# Exercise material:
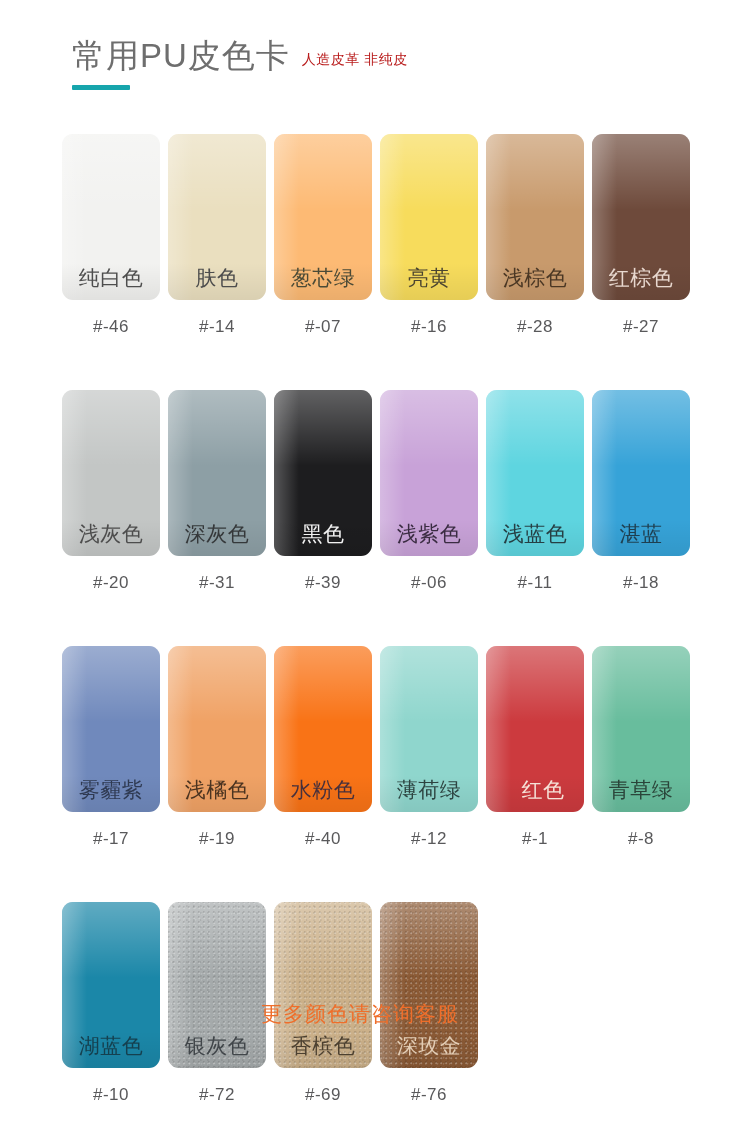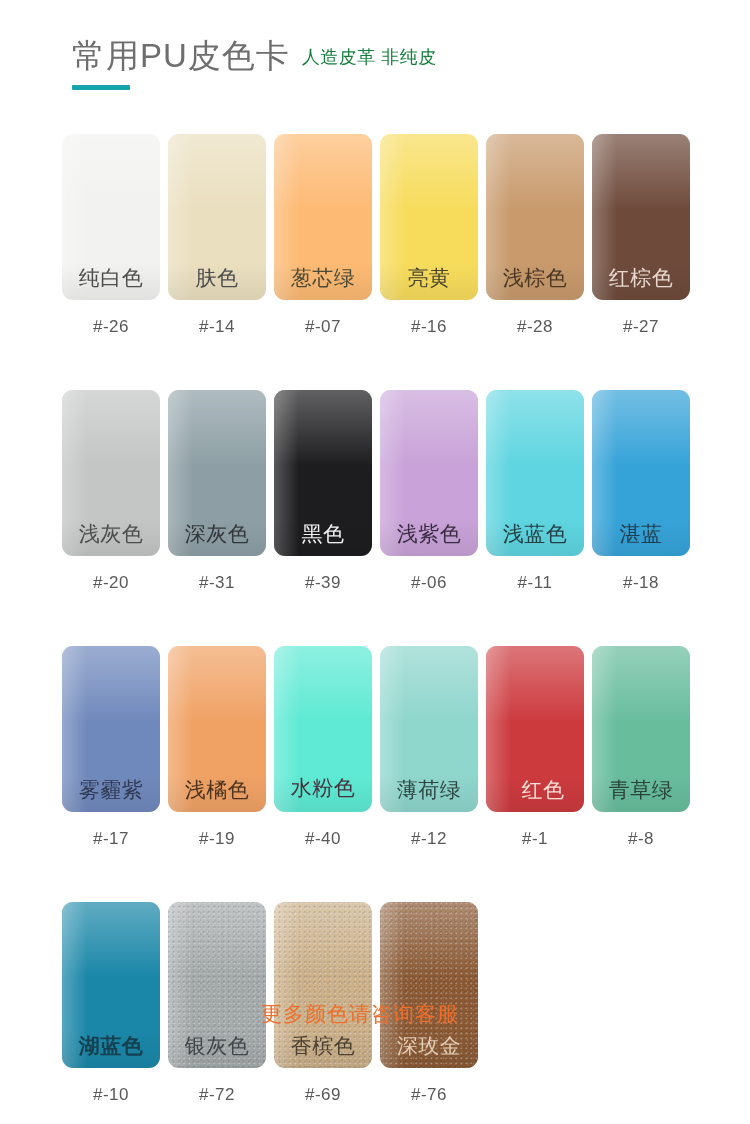--- a/index.html
+++ b/index.html
@@ -19,7 +19,7 @@
     font-weight: 400; line-height: 1.1; white-space: nowrap;
   }
   .subtitle {
-    font-size: 18px; color: #15803d; margin-left: 12px;
+    font-size: 14px; color: #b91c1c; margin-left: 12px;
     margin-bottom: 5px; white-space: nowrap; letter-spacing: 0.5px;
   }
   .underline {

# About this exercise:
Everything from the line containing "margin-bottom: 5px; white-space: nowrap;" to the end of the listing above must be returned exactly. Both end lines belong in it.

# Answer box:
     margin-bottom: 5px; white-space: nowrap; letter-spacing: 0.5px;
   }
   .underline {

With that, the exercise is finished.